The island was much farther and involved much more wading on slippy rocks than I anticipated and it took us close to 30 minutes to get out there. When the three of us finally arrived we wanted to stay and enjoy it so we sat on the rocks and the conversation got deep. I mused about the apparently supernatural ability for Carroll College kids to connect with us in such a short time. The girls explained that the culture of the college, established through programs like mentoring ministries and tight knit dorms, was truly familial; strangers bearing the same Carroll hoodies would look after and open their lives to each other. They said that there was a maximum of 1 degree of separation between every student and I believed it. The school’s philosophy on community was highly similar to the philosophy I hadn’t discovered until adulthood; I mused at the fruit of learning such a lesson so early in life and improved my outlook on Catholicism.
Nate started calling for me. He claimed that he had dim sum for me back at the bonfire (Jonny was happy to echo him). We could hear everything across the lake crystal clear because there was roughly a 13 second echo to everything you said, every sound cascaded across the valley back and forth. We slowly made our way back across the isthmus. One of us had to fall in, and it was Mary, taking one for the team. Hell yes, my shorts didn’t even get splashed!

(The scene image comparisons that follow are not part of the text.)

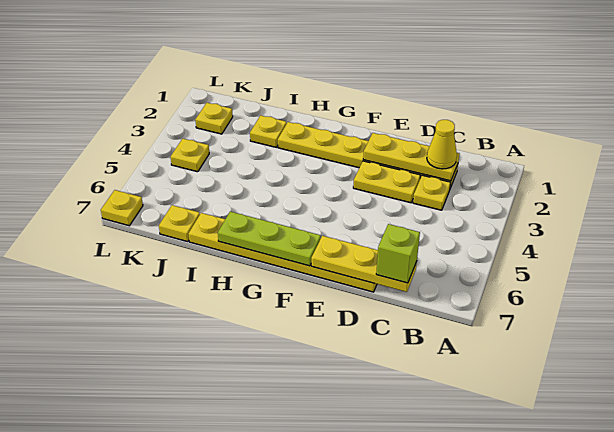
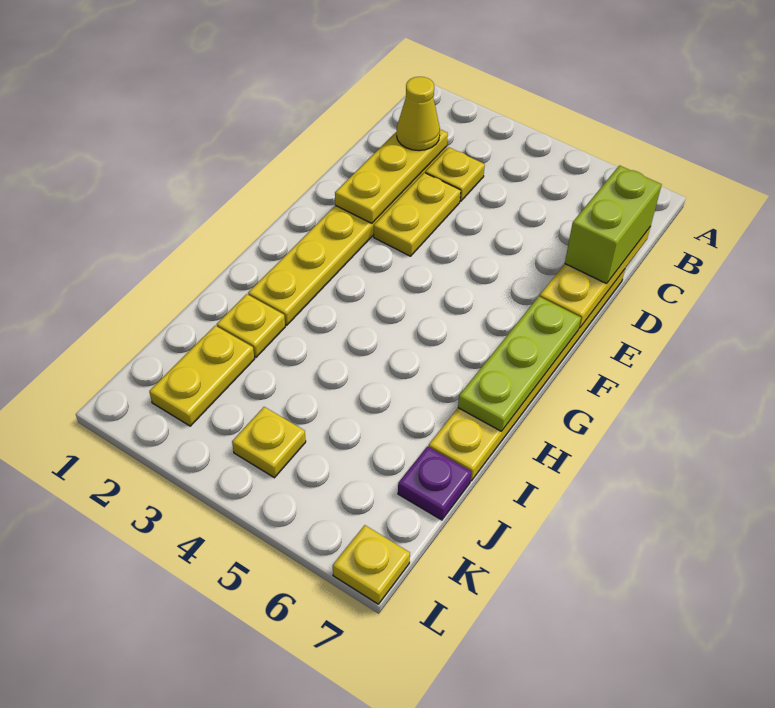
lime brick C7 level 3 -> lime brick C7:D7 level 3
yellow plate J7 level 1 -> purple plate J7 level 1
yellow plate K2 level 1 -> yellow plate J2:K2 level 1

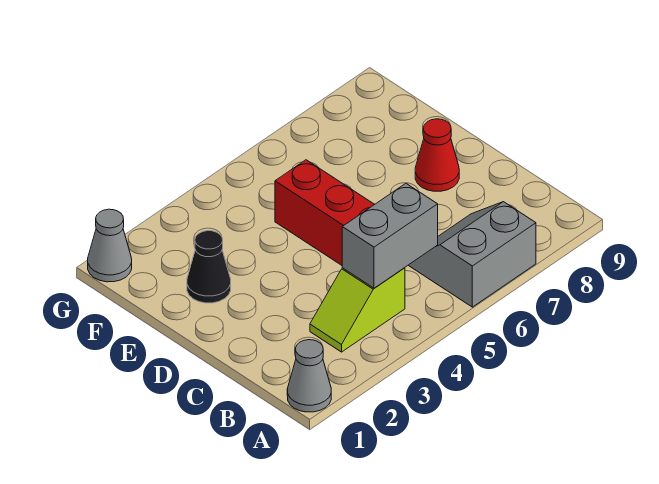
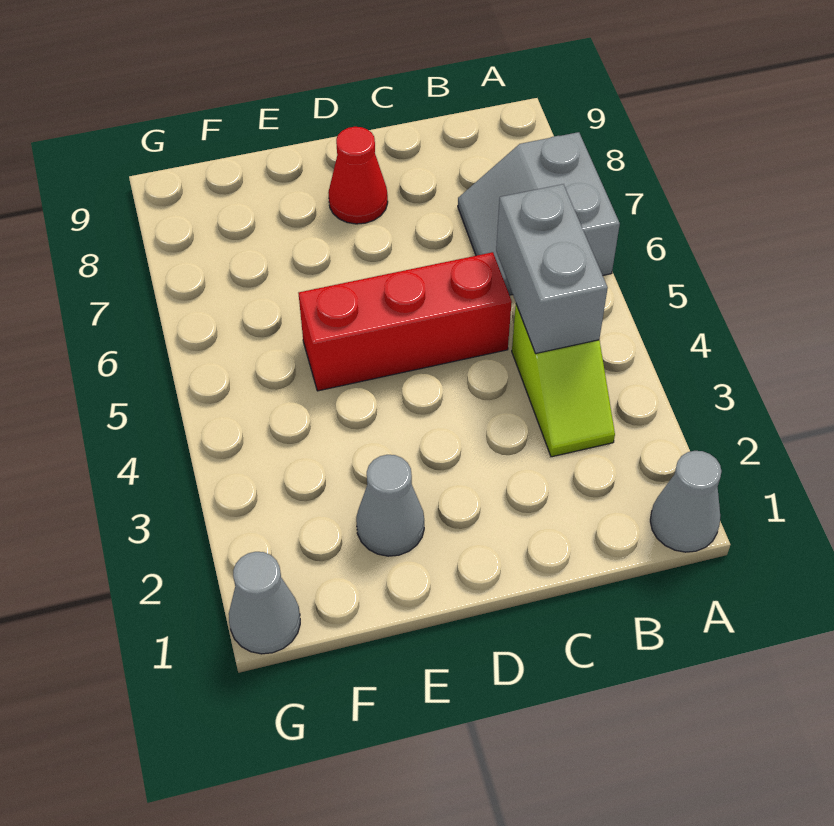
black cone E2 level 1 -> grey cone E2 level 1

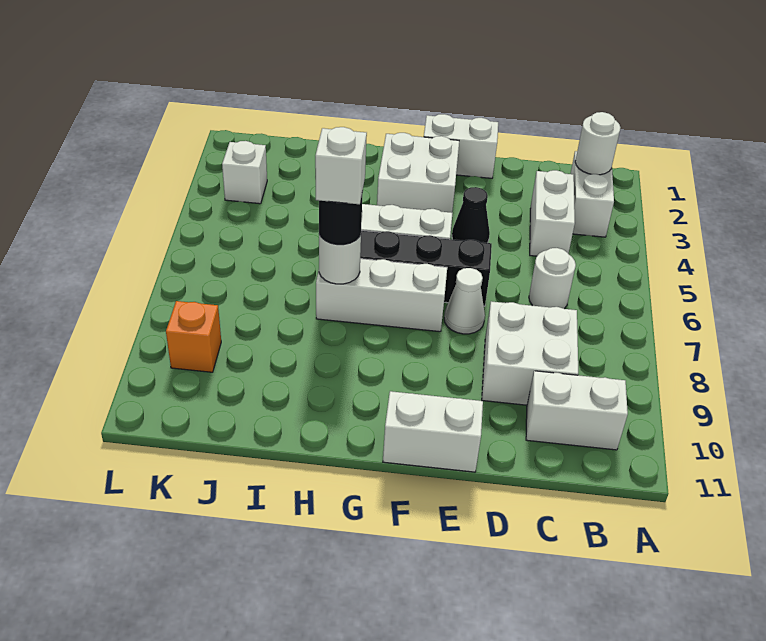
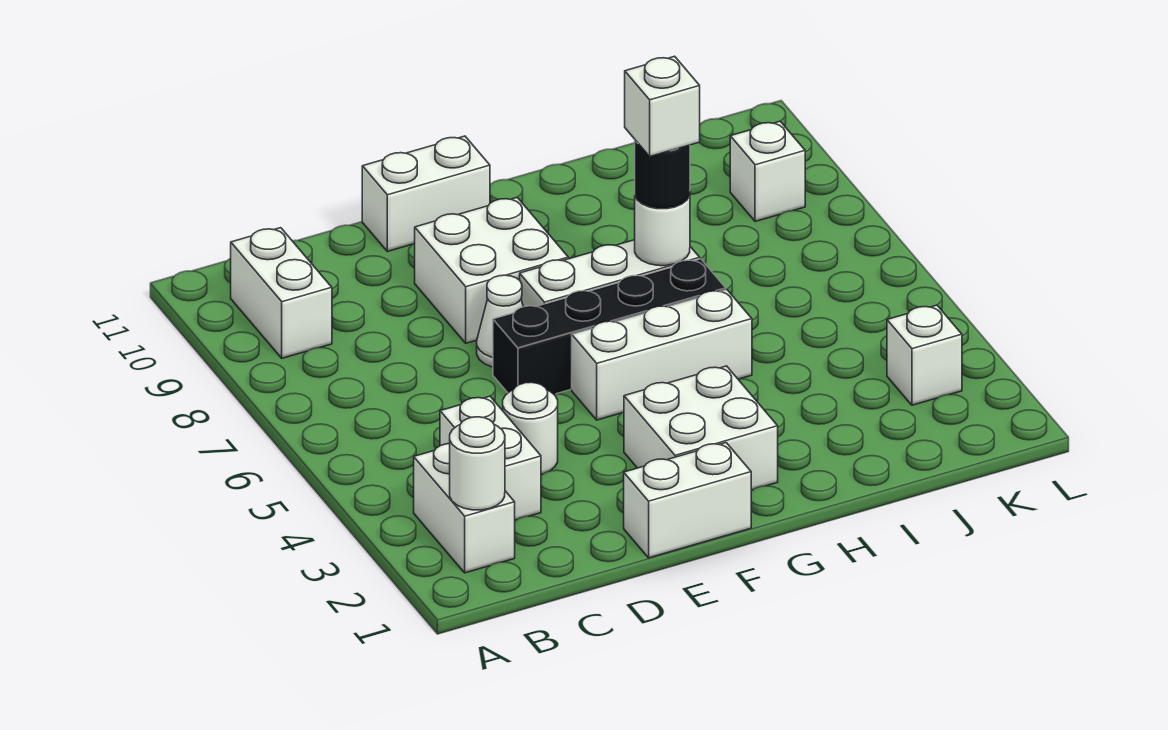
white brick B10:C10 level 1 -> white brick B9:B10 level 1
white round brick C6 level 1 -> white round brick D4 level 1
white brick C8:D9 level 1 -> white brick E8:F9 level 1
black cone E4 level 1 -> none
orange brick K9 level 1 -> white brick K9 level 1

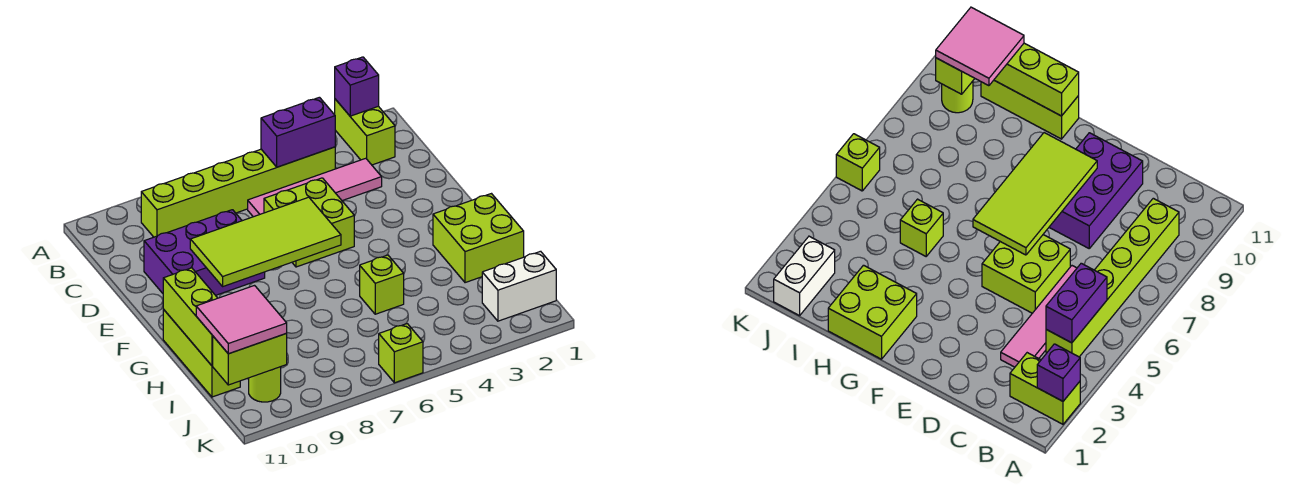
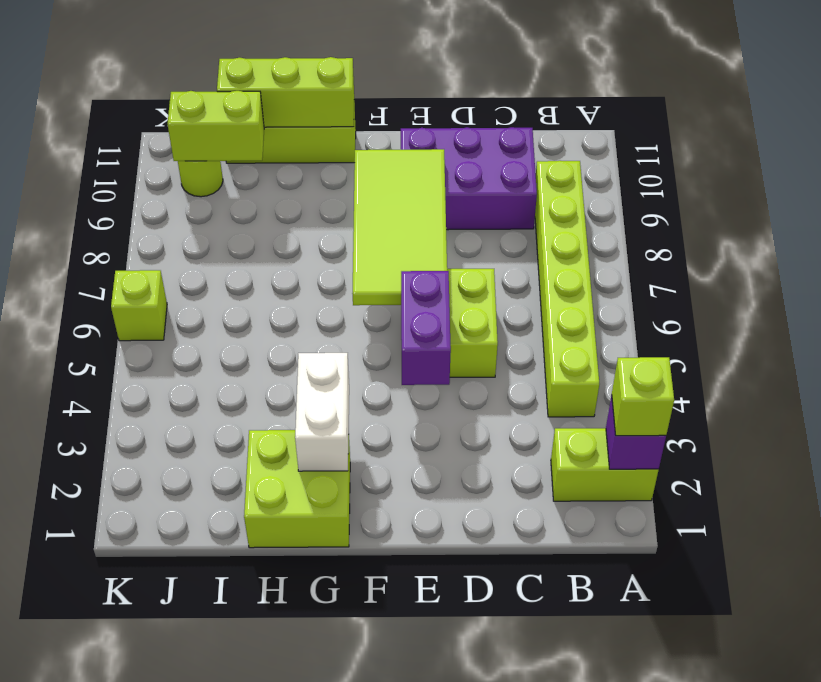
purple brick B4:B5 level 2 -> purple brick E4:E5 level 2
pink tile C3:C6 level 1 -> none
purple brick D8:E10 level 1 -> purple brick C9:E10 level 1
lime brick H5 level 1 -> lime brick A2 level 3
pink tile I10:J11 level 3 -> none
white brick J1:J2 level 1 -> white brick G2:G3 level 2
lime brick J10:J11 level 2 -> lime brick I10:J10 level 2

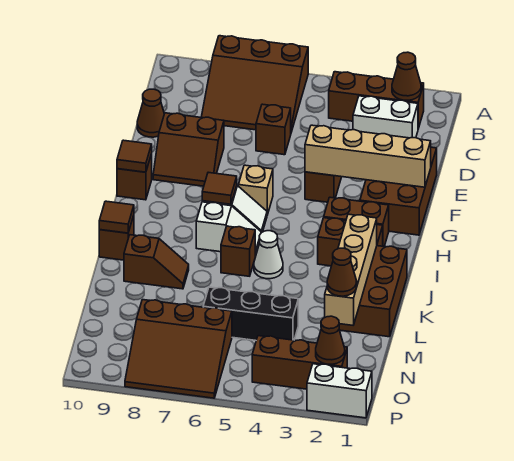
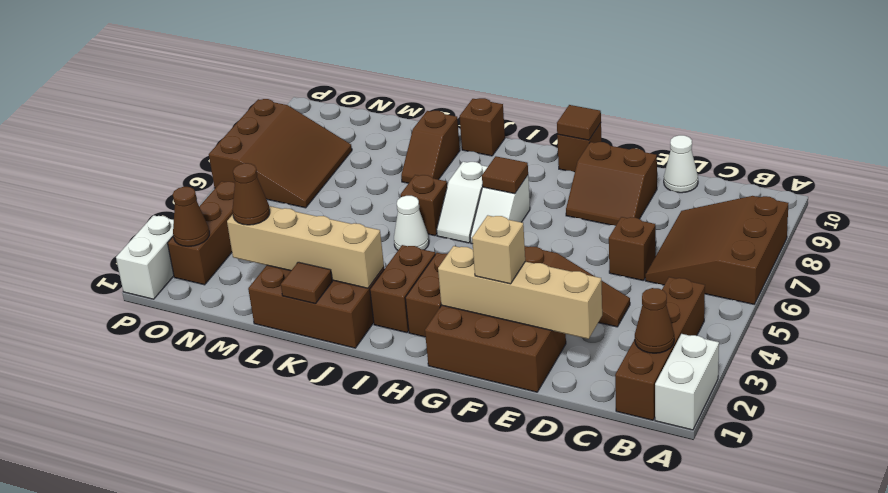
brown brick B2:B4 level 1 -> brown brick B1:B4 level 1
white brick C2:C3 level 1 -> white brick A1:A2 level 1
brown cone D10 level 1 -> white cone D10 level 1
brown slope E8:F9 level 1 top E -> brown slope E8:F9 level 1 top 9
tan brick F1:F4 level 2 -> tan brick D2:G2 level 2
tan brick G6 level 1 -> tan brick F2 level 3
brown tile J10 level 2 -> brown tile K1 level 2
black brick M4:M6 level 1 -> none
brown slope N6:P8 level 1 top N -> brown slope N6:P8 level 1 top P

Back at the campsite we cooked up s’mores. Sam and the Carroll kids (I can call them kids now that I’m 30) surprised me with a cake and everyone sang to me as I impaled the cake with a burning ember only to be blown out after the singing. The campfire was warm and toasty, the conversation was engaging, Nate and Jon were hacking away at a tree. Nate managed to cut it down with an axe much to the detriment of his hands and arms. Jon used a saw and went at the log with hair-raising vigilance. Needless to say, there was no shortage of firewood.
Then, leave it to Nate, he dared one of the guys Sean to go in the lake and said the famous last words: “I’ll go if you go”. Sean went. Nate was wearing white boxers. Kayla, skip the rest of this paragraph. The two of them returned to the bonfire, Sean clothed and damp and Nate with boxers only, wet, clinging to his shivering body. I invited the girls to look away while Allie got our shivering Cali boy a blanket from her car. I refused, refused to go in the water because I had enough from my little island journey. But, Pete and Jon, our intrepid gentle boys said they would go in if the birthday boy went in (an absolutely irresistible proposition) and sure enough, my shoes were flying off and my body was in the lake. In fact, every guy at the campfire went: the band plus Sam, David, Sean, and Mark. Sam’s encounter with the lake was noteworthy: rather than diving in like the rest of us, he stood shivering waste deep, hesitated, squatted down, and splashed water on his head so he could claim he went in; I saw the whole thing (cuz I was peeing).
Ok, I think I’ve described enough. I had a very, very good birthday and I have the Carroll college kids to thank for it. My 30th was spontaneous, fun, far beyond what I expected, and most of all it injected youth into my veins. I could not ask for a better way to turn 30, thanks to all.